Между тем, как опять-таки все знают, собаки выполняют команды: принеси то, сбегай за тем-то и т. д. Причём научить «зажигать спички» можно не только собак, но и других животных. И вот тут-то и возникает главный вопрос: насколько животные понимают то, что им говорят? Если они слышат «принеси мяч», понимают ли они, что мяч — это более-менее конкретный шарообразный предмет? Или же они просто выполняют команды безо всякой связи между означающим и означаемым?..
Дискуссия между зоопсихологами на эту тему продолжается, и новое исследование Джона Пили из Колледжа Уоффорда (США), опубликованное в
Learning and Motivation, лишь добавит этим спорам жару. Джон Пили работал с собственным девятилетним бордер-колли по кличке Чейзер. Эту собаку можно без преувеличения назвать профессором: в первые три года жизни исследователи заставили её выучить около тысячи названий предметов. Кроме того, его обучили значению предлогов и глаголов. В итоге, если Чейзер говорили «to Frisbee», и она относила к тарелке фрисби всё, что держала в зубах. Но в этом случае в команде звучало только одно понятие, обозначающее летающий диск. А что будет, если в ней встретятся два существительных — к примеру, если животное попросить отнести мяч к тарелке? Не перепутает ли оно, не потащит ли, наоборот, фрисби к мячу?

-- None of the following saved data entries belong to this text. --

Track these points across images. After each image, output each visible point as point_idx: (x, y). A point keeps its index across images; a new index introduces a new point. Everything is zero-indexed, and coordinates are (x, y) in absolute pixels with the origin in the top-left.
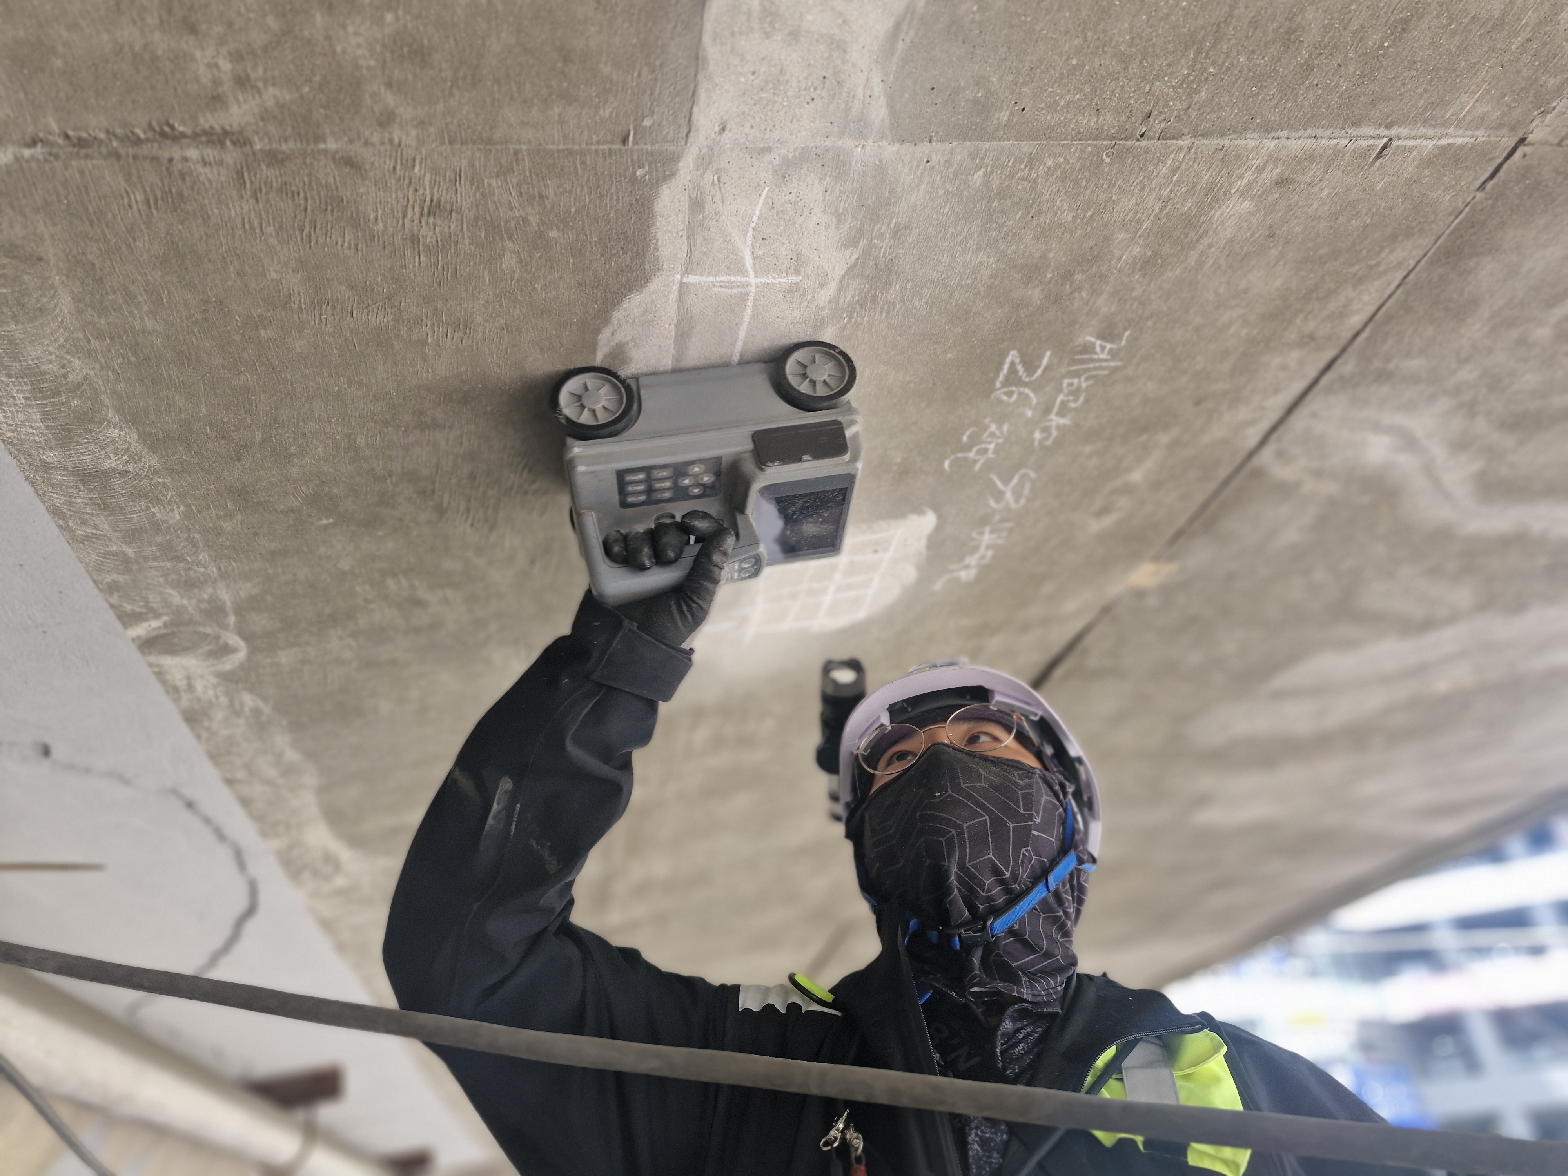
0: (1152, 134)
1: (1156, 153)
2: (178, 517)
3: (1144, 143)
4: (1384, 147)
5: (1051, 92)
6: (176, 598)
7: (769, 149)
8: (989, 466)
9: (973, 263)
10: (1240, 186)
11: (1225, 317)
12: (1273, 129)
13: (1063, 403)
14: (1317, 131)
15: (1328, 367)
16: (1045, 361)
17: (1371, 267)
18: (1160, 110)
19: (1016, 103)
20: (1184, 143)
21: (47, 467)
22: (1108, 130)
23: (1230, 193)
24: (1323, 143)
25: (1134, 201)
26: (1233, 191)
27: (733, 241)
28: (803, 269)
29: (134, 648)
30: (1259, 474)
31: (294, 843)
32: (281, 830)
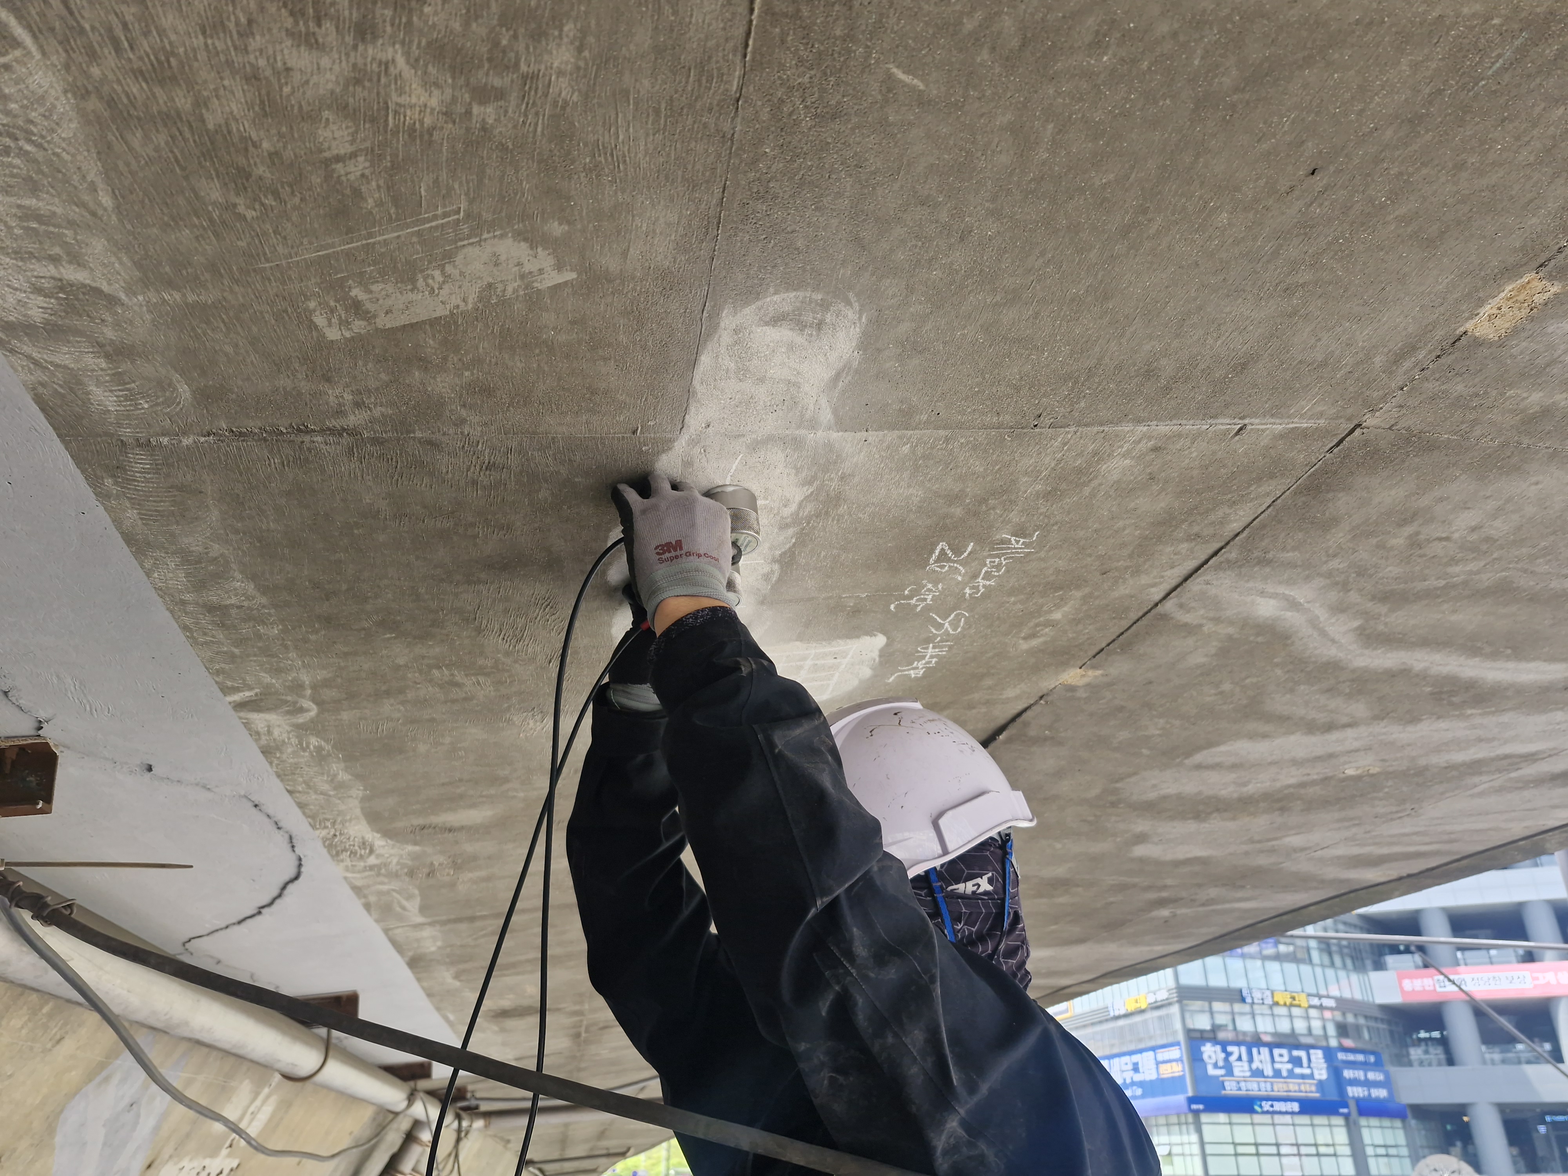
0: (1044, 425)
1: (1048, 435)
2: (276, 632)
3: (1037, 430)
4: (1241, 429)
5: (960, 405)
6: (267, 679)
7: (743, 436)
8: (927, 609)
9: (905, 495)
10: (1120, 452)
11: (1121, 524)
12: (1143, 421)
13: (986, 572)
14: (1181, 421)
15: (1216, 553)
16: (969, 549)
17: (1243, 495)
18: (1049, 412)
19: (933, 411)
20: (1071, 430)
21: (183, 603)
22: (1007, 424)
23: (1113, 455)
24: (1187, 427)
25: (1034, 461)
26: (1115, 454)
28: (770, 496)
29: (230, 707)
30: (1164, 617)
31: (338, 834)
32: (328, 824)
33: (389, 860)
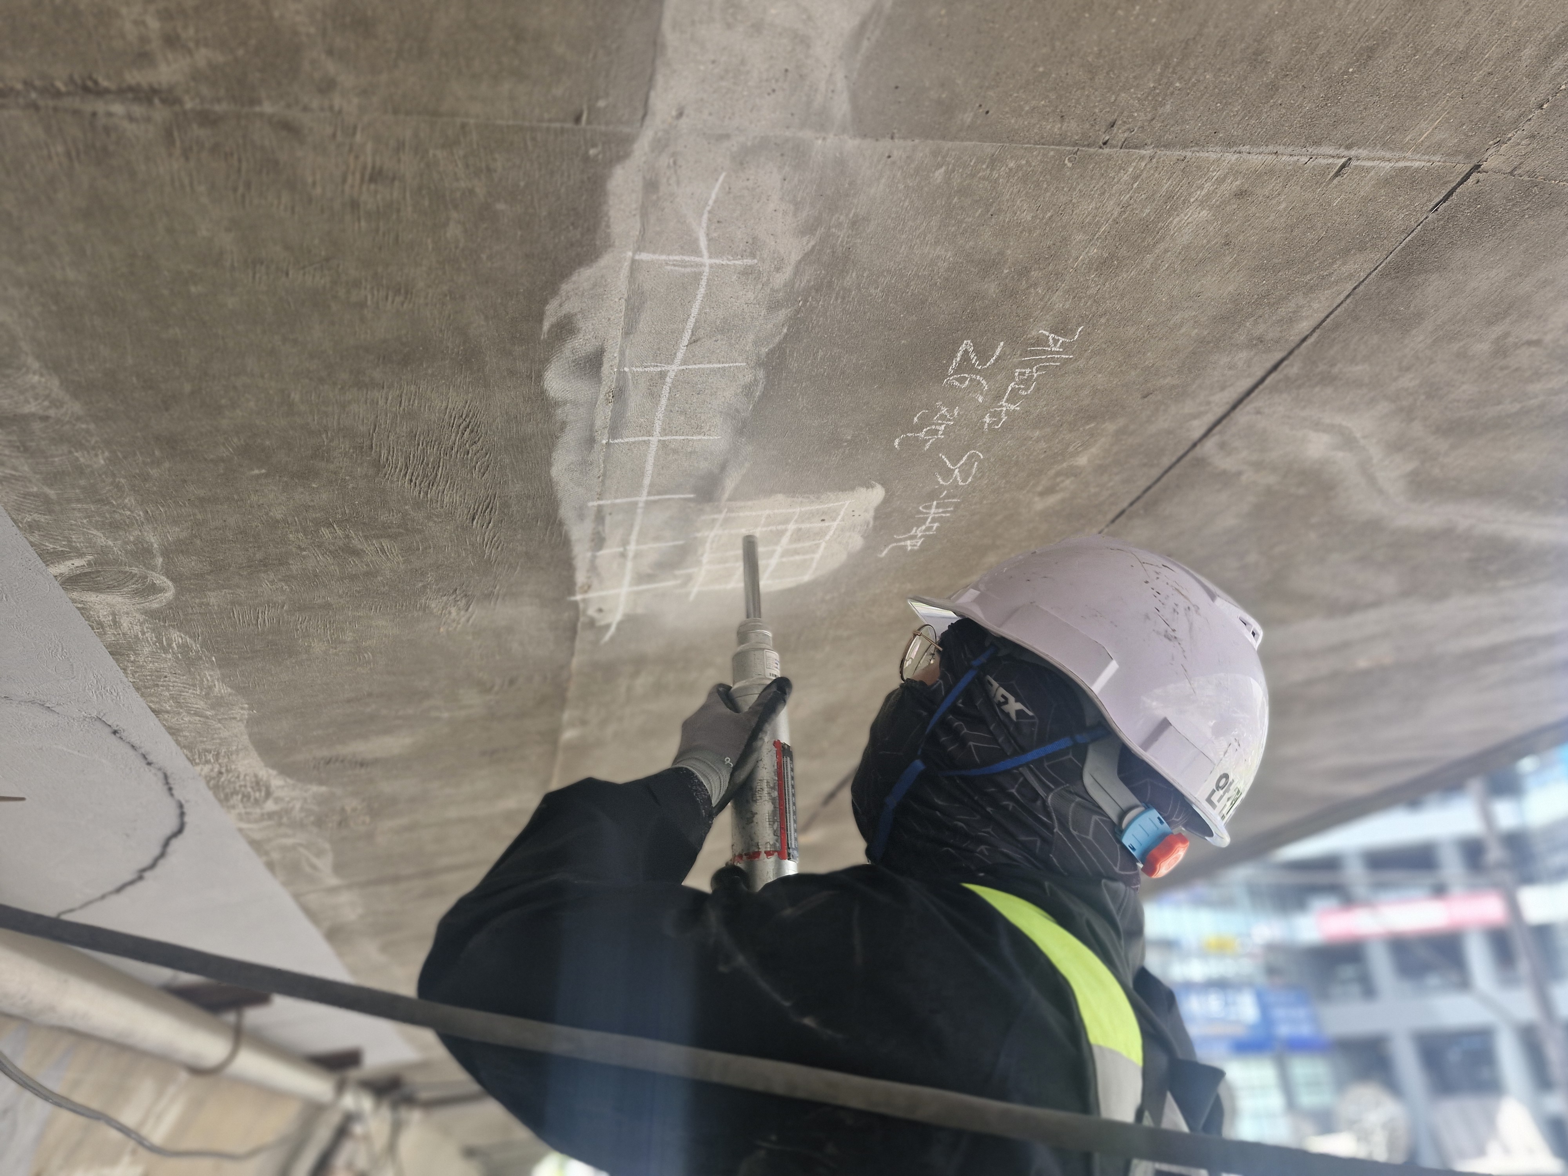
0: (1114, 142)
1: (1118, 161)
2: (102, 462)
3: (1106, 150)
4: (1343, 166)
5: (1017, 97)
6: (101, 539)
7: (727, 136)
8: (937, 447)
9: (931, 256)
10: (1199, 196)
12: (1234, 143)
13: (1013, 390)
14: (1278, 147)
15: (1275, 368)
16: (998, 351)
17: (1323, 278)
18: (1125, 119)
19: (980, 106)
20: (1147, 152)
22: (1071, 137)
23: (1189, 201)
24: (1283, 159)
25: (1094, 205)
26: (1192, 200)
27: (687, 222)
28: (758, 253)
29: (56, 584)
30: (1201, 463)
31: (223, 770)
32: (210, 757)
33: (291, 805)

Соответствующий эксперимент занял два года, то есть колли начали учить простейшим синтаксическим конструкциям с 7-летнего возраста. Требовалось, чтобы собака правильно понимала отношение между существительными, описываемое с помощью предлогов. Чейзер сажали перед двумя предметами, которые собака знала по названиям, и просили отнести один к другому. На первом этапе учёные указывали на предметы, прежде чем назвать их.
Через несколько недель тренировок для колли устроили «экзамен». Перед Чейзер было две пары предметов; нужно было взять один предмет из одной пары и перенести к некоему предмету из другой пары. Что брать и куда нести — формулировалось в команде. При этом использовались предметы, которые колли знала, но которые не применялись в тренировках. А формулировки часто менялись, чтобы понять, насколько гибко Чейзер владеет грамматическими правилами и сможет ли поменять отношения между теми же самыми предметами на противоположные.
По словам г-на Пили, в 28 из 40 случаев собака поступала именно так, как велели: брала правильный предмет в пасть и несла его к другому правильному предмету. В другом варианте опыта колли вообще сначала не видела предметов, с которыми ей предстояло манипулировать, — она лежала на кровати, мордой к хозяину, выслушивала команду, после чего разворачивалась, брала с другого края кровати нужную вещь и несла её в другую комнату, чтобы положить рядом с другим предметом. Всего было сделано 12 попыток, и во всех животное справилось с заданием. То есть грамматические конструкции, пусть и довольно простые, оказались колли вполне по зубам (извините за неловкий каламбур).
Исследователи полагают, что такие способности к языкам у колли возникли в связи с «профессией» этих собак: пастухи издавна использовали эту породу, чтобы управлять овечьим стадом, а соответствующие команды неизбежно должны быть сложнее обычных односложных приказов, используемых рядовыми собаководами.
Речевые исследования на животных обычно проводятся с человекообразными приматами, что понятно — человеческая речь произошла, скорее всего, от каких-то обезьяньих сигналов, а не от собачьего лая. Вместе с тем учёные до сих пор спорят, есть ли у обезьян абстрактное языковое мышление, скажем, понимают ли приматы орфографию.
Теперь, очевидно, такими же вопросами придётся мучаться в отношении собак. Правда, нельзя исключать и ту возможность, что Чейзер — единственная гениальная собака-лингвист на всё собачье племя.